Lebanon has laws and regulations to combat corruption, but these laws are not always enforced. According to Lebanese law, it is a criminal act to give or accept a bribe. The penalty for accepting a bribe is imprisonment for up to three years, with hard labor in some cases, and a fine equal to at least three times the value of the bribe. Bribing a government official is also a criminal act. The Central Inspection Directorate is responsible for combating corruption in the public sector, while the public prosecutor is responsible for combating corruption in the private sector. In April 2009, Lebanon ratified the UN Convention against Corruption. Lebanon is not a signatory to the OECD Convention on Combating Bribery.
Corruption is more pervasive in government contracts (primarily in procurement and public works), taxation, and real estate registration than in private sector deals. It is widely believed that investors routinely pay bribes to win government contracts, which are often awarded to companies close to powerful politicians. The MoF has implemented reforms aimed at enhancing transparency and fighting corruption including requiring taxpayers to file exclusively through mail and to pay through banks or Liban Post. In 2007, an automated document tracking system for taxpayers’ inquiries was implemented and a 24/7 call center was launched, as well as a service enabling taxpayers to handle the Built Property Tax transactions through Liban Post. In 2008, the Tax Procedures Code was ratified, unifying tax procedures, specifying deadlines for tax transactions and defining taxpayers’ rights and obligations.
The MoF launched a portal in 2010, providing access to economic, financial and fiscal information. E-registration and e-filing were launched but are yet to be implemented. The MoF also initiated the development and distribution of the tax calendar in order to increase taxpayers’ awareness of their rights and obligations. In 2011, the Revenues and VAT Directorates were merged at the MoF and the collection function was transferred to the regional tax offices. In August 2012, the MoF launched the Built Property Tax online service on its portal enabling inquiries for due Built Property Tax. Also, starting September 2012, taxpayers were able to register to the e-services through the MoF portal. These services are expected to decrease corruption in the tax sector.

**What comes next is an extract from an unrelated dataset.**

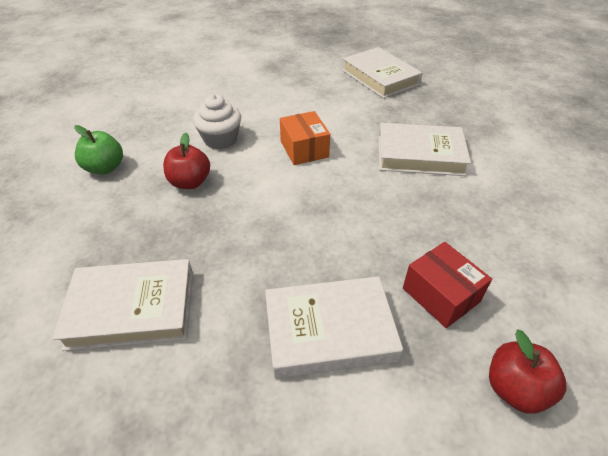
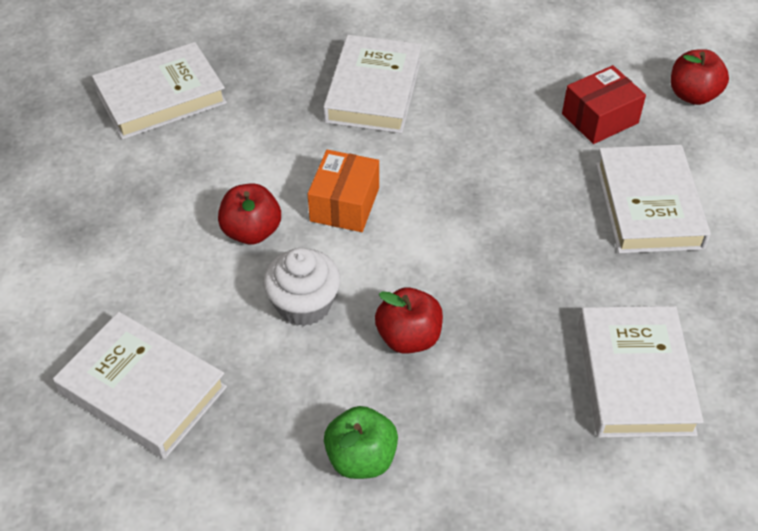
camera: 85 degrees left, 5 degrees up
(169, 95) = (143, 390): none -> white book
(277, 116) = (251, 231): none -> red apple
(304, 149) = (344, 204): orange box -> orange box turned 60 degrees counterclockwise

On the customs front, and to ensure trade facilitation, transparency, and security, remote filing of manifests and declarations was introduced in 2011. A new version of the ASYCUDA WORLD software (Automated System for Customs Data) was implemented to fill the gaps of the previous version. Transit trade applications can also be now filled online. Work has begun for Lebanon’s Industrial Research Institute to submit its certificate of conformity online to further facilitate trade procedures Customs also established an Intelligence Unit to detect counterfeiting and fraudulent operations. Nonetheless, there were press reports in 2012 of corruption and bribery in the operations of Lebanese Customs at major facilities such as the Port of Beirut. Members of the business community reported that bribery was sometimes the only way to avoid lengthy and expensive delays in the processing of imported products at the ports. Lebanese Customs hopes to implement e-payment of customs operations in the near future, a step that many hope will help combat corruption.